In January 2025, Son’s appointment as chairman of the artificial-intelligence infrastructure venture Stargate LLC aligned with this broader strategic shift. Analysts cited by Reuters noted that SoftBank’s increased emphasis on Arm Holdings, data centers and AI-related computing capacity was consistent with the strategic direction Son had outlined.

SoftBank also carried out several restructuring measures during this period, including consolidations and selective divestments, which the company said were intended to strengthen liquidity and align with its AI-oriented strategy.

Son was included in Time's 100 Most Influential People in AI list in 2024.

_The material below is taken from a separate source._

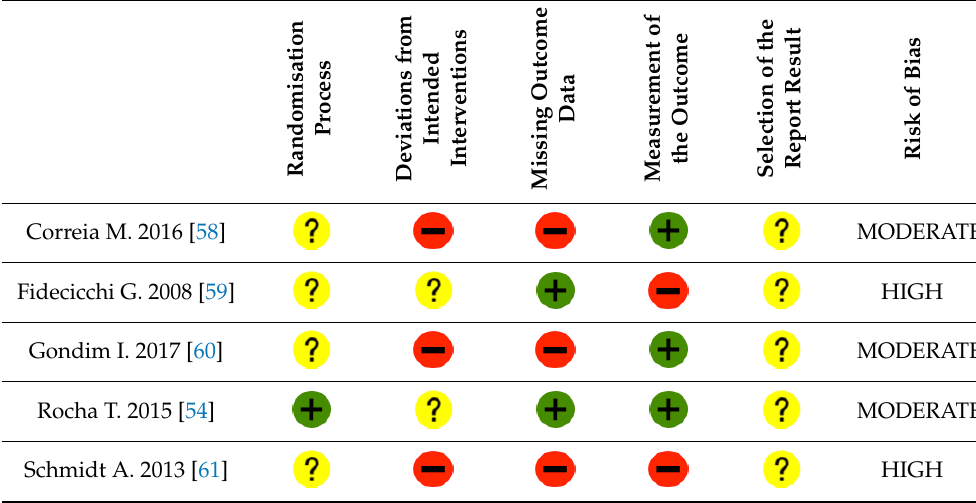
Table 5. GRADE evaluation of the studies on pump techniques: quality of evidence and strength of recommendations. Quality Summary of Findings Outcome (No. of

On June 2, 2026, SoftBank Group’s market value surpassed Toyota’s to rank first in Japan, propelling founder Masayoshi Son’s net worth to $100.7 billion on the Forbes Real-Time Billionaires List. With this surge, he overtook Indian tycoon Mukesh Ambani to become Asia's richest person once again after more than a decade. Just three days later, on June 4, as market enthusiasm cooled, his ranking quickly slipped back behind Mukesh Ambani and Adani.

== Personal life ==
Son met his wife, Masami Ohno, the daughter of a prominent Japanese doctor, while both were students at the University of California, Berkeley. They married in 1979 and have two daughters. He lives in Tokyo in a three-story mansion that is valued at US$85 million and that has a golf range with technology to mimic the weather conditions and temperature of the world's top golf courses. He has also bought a home near Silicon Valley in Woodside, California, that cost him $117 million. He owns the SoftBank Hawks, a professional Japanese baseball team. Son has three brothers and is the second oldest of the siblings. His youngest brother, Taizo Son, is a serial entrepreneur and investor, having founded GungHo Online Entertainment and the venture capital firm Mistletoe. He is known for appreciating Burgundy wine, in particular La Tâche by Domaine de la Romanée-Conti.

When he went to the United States at 16 to attend high school and then the University of California, Berkeley, he decided to use his real Korean surname. In an interview with The New York Times, Son stated that "If I had stayed all the time in Japan, I probably would have become much more conservative, just as other Japanese."